>>58982099>Its very easy to see the difference between the level design of a route in the old games versus a completely open ended world and tackle those details in your argument by example but you can’t even do that.I'm not here to write a dissertation right out of the gate. The first line of counterargument is to emphasize that the core game has remained intact, but the production values of the games have not, and that exemplifies the central critique of the past 8 or so years. If others need me to spell out what production values mean, I refer to model and texture fidelity, world fidelity meaning environmental detail and density, liveliness within towns in terms of NPC behavior and ornamental structures, performance and stability, quality of graphical effects like shadows, lighting, illumination and reflections, etcetera etcetera. Do you want me to continue? Does this require further elaboration? Are you just going to gaslight me with your "define X" semantics games?
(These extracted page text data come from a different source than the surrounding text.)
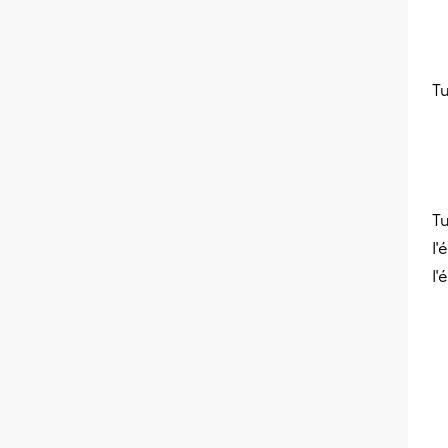
Tu
Tu
l'
l'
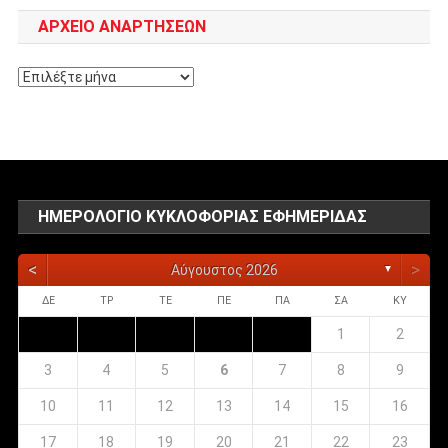
ΑΡΧΕΊΟ ΑΝΑΡΤΉΣΕΩΝ
Αρχείο
αναρτήσεων
ΗΜΕΡΟΛΌΓΙΟ ΚΥΚΛΟΦΟΡΊΑΣ ΕΦΗΜΕΡΊΔΑΣ
<
>
Αύγουστος 2026
▼
ΔΕ
ΤΡ
ΤΕ
ΠΕ
ΠΑ
ΣΑ
ΚΥ
1
2
3
4
5
6
7
8
9
10
11
12
13
14
15
16
17
18
19
20
21
22
23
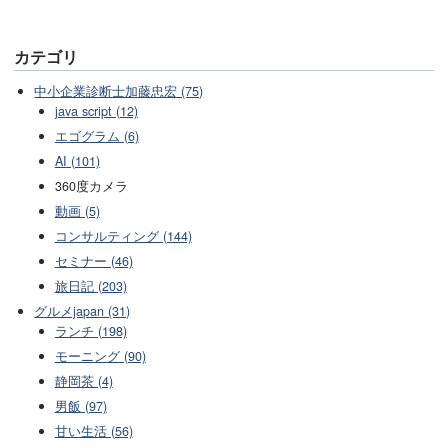
カテゴリ
中小企業診断士加藤忠宏 (75)
java script (12)
エゴグラム (6)
AI (101)
360度カメラ
動画 (5)
コンサルティング (144)
セミナー (46)
旅日記 (203)
グルメjapan (31)
ランチ (198)
モーニング (90)
静岡茶 (4)
男飯 (97)
甘い生活 (56)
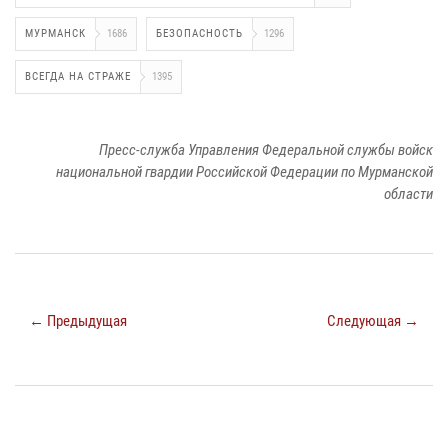
МУРМАНСК
1686
БЕЗОПАСНОСТЬ
1296
ВСЕГДА НА СТРАЖЕ
1395
Пресс-служба Управления Федеральной службы войск
национальной гвардии Российской Федерации по Мурманской
области
← Предыдущая
Следующая →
More specifically, Scarlet and Violet was the first game since Diamond and Pearl to have routes with complex nonlinear layouts, which had long since been whittled and reduced in the name of accessibility and simplification even starting in Gen 5. But it completely dropped the ball in terms of world, environmental, and geometric detail. Practically empty towns, sparse fields and vacant plots of questionable-looking prop trees scattered haphazardly at a distance from one another. Not to mention the framerate and animation work being as scattershot as they were. The world was the problem, not the core game.
Again: we know what kind of game this will be. Pokemon does not require dramatic gameplay innovations; Legends ZA is probably the most mechanically """""innovative""""" game in ages and it was mediocre, because its direction was orthogonal to the base concept: exploring ecosystems and catching creatures. This is the fundamental conceit of the games as manifested by Tajiri's original vision.